--- SELECTED EXCERPT Enclosed Below ---
I'm new to Swift and wrote my first App last weekend. I'm an experienced software engineer, so I adapted quickly. I wrote some C code (a low-level audio-visualization implementation, anachronistic reimplementation of the famous Geiss screensaver/Winamp plugin from 1998) to render a framebuffer (RGBA). Now I wanted to render it natively in a macOS App and therefore decided to use Swift. I somehow regret my choice atm, as I'm really struggling in my fight over control of parallelization.

I have everything working basically - Audio App Capture via Aggregated Audio Device and Audio Tap with Core Audio; SwiftUI with it's UI and input fields; C integration of my code with FFI and pointer arithmetic. I don't think that I did a bad job at learning Swift in those 2-3 days...

I even implemented the datatype conversion to C datatypes and back, the FFT and all that. But when trying to make Swift decouple two Tasks that have to work in true parallel manner, I almost break my hands ;)

Core Audio shows some insane behaviour in delivering the audio buffers. Sometimes they arrive at a rate of 2 FPS and sometimes at 60 FPS. Only god knows when they will arrive. But due to the apparent strict synchronization in SwiftUI, my C codes render function is only called, when audio data arrived, pushing the rendering down to 2 FPS... or up to 60 FPS.. depends on witchcraft I guess ;)
--- End of Enclosed SELECTED EXCERPT ---
Please repeat the Swift forum post word for word, from "I even implemented" up to and including "my hands ;)".
--- PROVIDED MATERIAL Enclosed Below ---
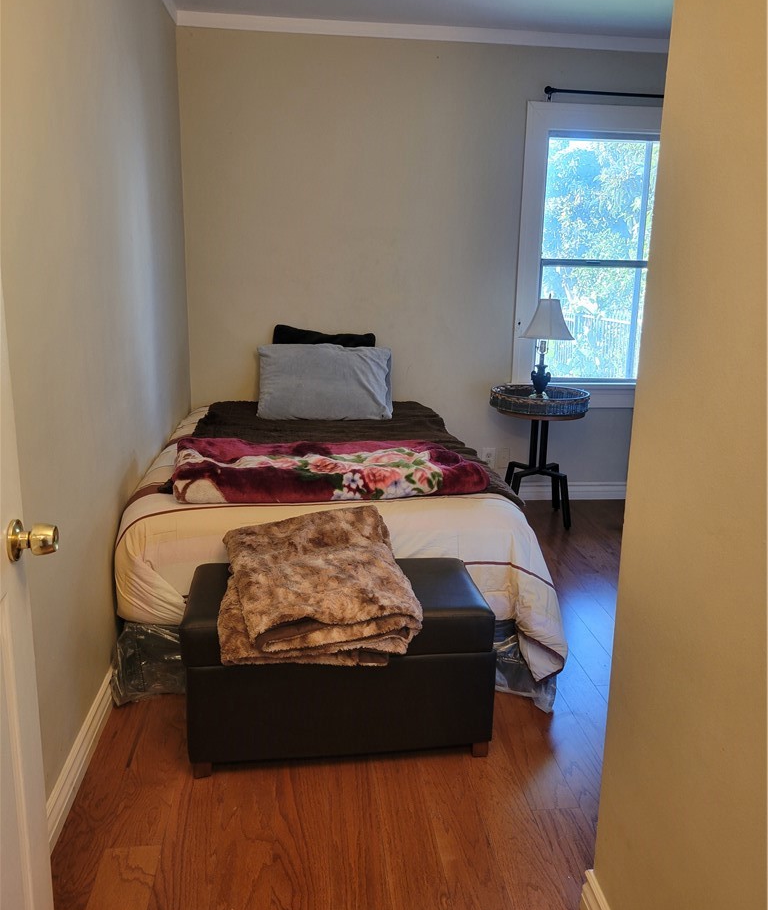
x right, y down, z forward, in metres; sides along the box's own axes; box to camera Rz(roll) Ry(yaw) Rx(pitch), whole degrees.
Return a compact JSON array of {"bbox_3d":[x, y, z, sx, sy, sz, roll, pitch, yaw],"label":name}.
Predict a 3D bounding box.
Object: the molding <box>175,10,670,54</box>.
[{"bbox_3d":[0.333,-2.169,3.945,2.700,0.075,0.050,0,13,-6],"label":"molding"}]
--- End of Enclosed PROVIDED MATERIAL ---
EXERCISE OUTPUT:
I even implemented the datatype conversion to C datatypes and back, the FFT and all that. But when trying to make Swift decouple two Tasks that have to work in true parallel manner, I almost break my hands ;)